BRASÍLIA: Brazil’s Finance Minister Joaquim Levy is targeting a primary fiscal surplus equivalent to 1.1 percent of GDP this year. The primary result excludes payments on interest.
Brazil is stepping up efforts to shrink a widening budget gap by cutting spending and raising taxes on banks.
The government is freezing 69.9 billion reais ($22.6 billion) in spending from this year’s budget, the Budget Ministry said on Friday. It made the announcement hours after the government said it would raise taxes on profits at banks, brokerages and credit-card processors to 20 percent from 15 percent.
President Dilma Rousseff is trying to rein in the largest budget gap in 16 years that threatens Brazil’s investment grade.
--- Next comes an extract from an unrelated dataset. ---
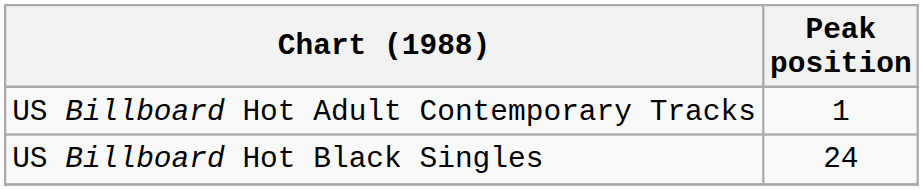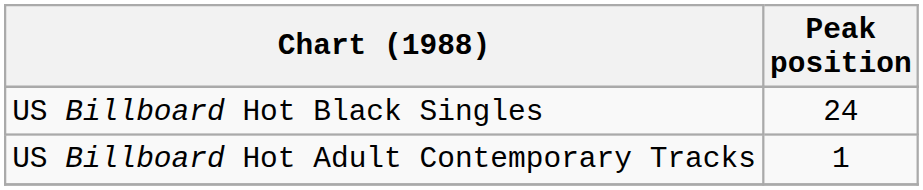rows swapped: US Billboard Hot Black Singles <-> US Billboard Hot Adult Contemporary Tracks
While Friday’s measures will help, the slowing economy and reluctance among lawmakers to approve tax increases and cuts to labor benefits are hindering her efforts, Newton Rosa, chief economist at Sul America Investimentos Dtvm SA, said.
“Whether the freeze will be enough is a question mark,” he said. “You can’t work miracles in a budget where 90 percent is earmarked. There is limited discretionary space.”
Stocks in Brazil’s largest banks fell sharply on Friday after the government raised taxes on industry profits, sending the benchmark Ibovespa index down 1.3 percent on the day. The index fell 5 percent this week, the worst decline since December.
In the currency markets, the real dropped as much as 2.1 percent and ended the day at 3.09 per U.S. dollar. The cost to insure the nation’s debt for five years rose less than 1 basis point to 222 basis points.